### AIM OF THE TASK
Copy out the whole interview excerpt about freelance creative work during the quarantine, word for word.

W: With that said, what has life been like lately as a freelance creative?

Sandra: To be quite honest, our work has been dead in the water. My husband and I run a graphic design studio, which usually pulls in more clients than my photography does, and that just flatlined over the course of the quarantine. The disease has definitely had a tangible effect on my business ethics as well: I had to turn down a shoot recently, my first paying gig in weeks, because I started to cough the other night, and I'd rather wait until I've been symptom-free for 14 days before I risk exposing others. (Side note: it's probably just allergies, but it's probably better right now to be extra paranoid.) That's quite a devastating choice to make in a situation that's already financially fraught—and even as we struggle, I'm already someone who can afford to turn work down to avoid putting others at risk; it's probably much more compromising for others in more dire straits.

### EXCERPTED RECORDS
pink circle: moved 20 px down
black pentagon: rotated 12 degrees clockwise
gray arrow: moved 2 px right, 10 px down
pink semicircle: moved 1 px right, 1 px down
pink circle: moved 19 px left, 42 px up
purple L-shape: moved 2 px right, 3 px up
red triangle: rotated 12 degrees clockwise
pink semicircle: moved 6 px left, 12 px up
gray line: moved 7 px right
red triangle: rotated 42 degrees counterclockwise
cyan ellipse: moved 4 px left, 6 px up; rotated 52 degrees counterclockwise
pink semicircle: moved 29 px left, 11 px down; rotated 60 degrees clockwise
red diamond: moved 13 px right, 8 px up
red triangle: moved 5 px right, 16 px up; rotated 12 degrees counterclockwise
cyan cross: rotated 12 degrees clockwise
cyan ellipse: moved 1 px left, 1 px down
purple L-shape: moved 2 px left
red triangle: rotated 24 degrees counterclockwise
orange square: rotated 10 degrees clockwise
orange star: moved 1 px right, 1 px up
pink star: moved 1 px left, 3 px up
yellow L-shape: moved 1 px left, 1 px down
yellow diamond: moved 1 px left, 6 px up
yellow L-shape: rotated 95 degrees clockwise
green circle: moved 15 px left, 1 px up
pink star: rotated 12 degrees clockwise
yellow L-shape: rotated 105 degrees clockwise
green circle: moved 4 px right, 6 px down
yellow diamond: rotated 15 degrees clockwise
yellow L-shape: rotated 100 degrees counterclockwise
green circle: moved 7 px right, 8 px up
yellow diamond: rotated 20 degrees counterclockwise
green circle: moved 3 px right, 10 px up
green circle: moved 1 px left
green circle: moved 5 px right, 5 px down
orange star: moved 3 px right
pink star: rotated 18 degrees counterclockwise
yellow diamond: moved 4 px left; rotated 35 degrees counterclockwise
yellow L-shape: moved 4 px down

### OUTPUT OF THE EXERCISE
W: With that said, what has life been like lately as a freelance creative?

Sandra: To be quite honest, our work has been dead in the water. My husband and I run a graphic design studio, which usually pulls in more clients than my photography does, and that just flatlined over the course of the quarantine. The disease has definitely had a tangible effect on my business ethics as well: I had to turn down a shoot recently, my first paying gig in weeks, because I started to cough the other night, and I'd rather wait until I've been symptom-free for 14 days before I risk exposing others. (Side note: it's probably just allergies, but it's probably better right now to be extra paranoid.) That's quite a devastating choice to make in a situation that's already financially fraught—and even as we struggle, I'm already someone who can afford to turn work down to avoid putting others at risk; it's probably much more compromising for others in more dire straits.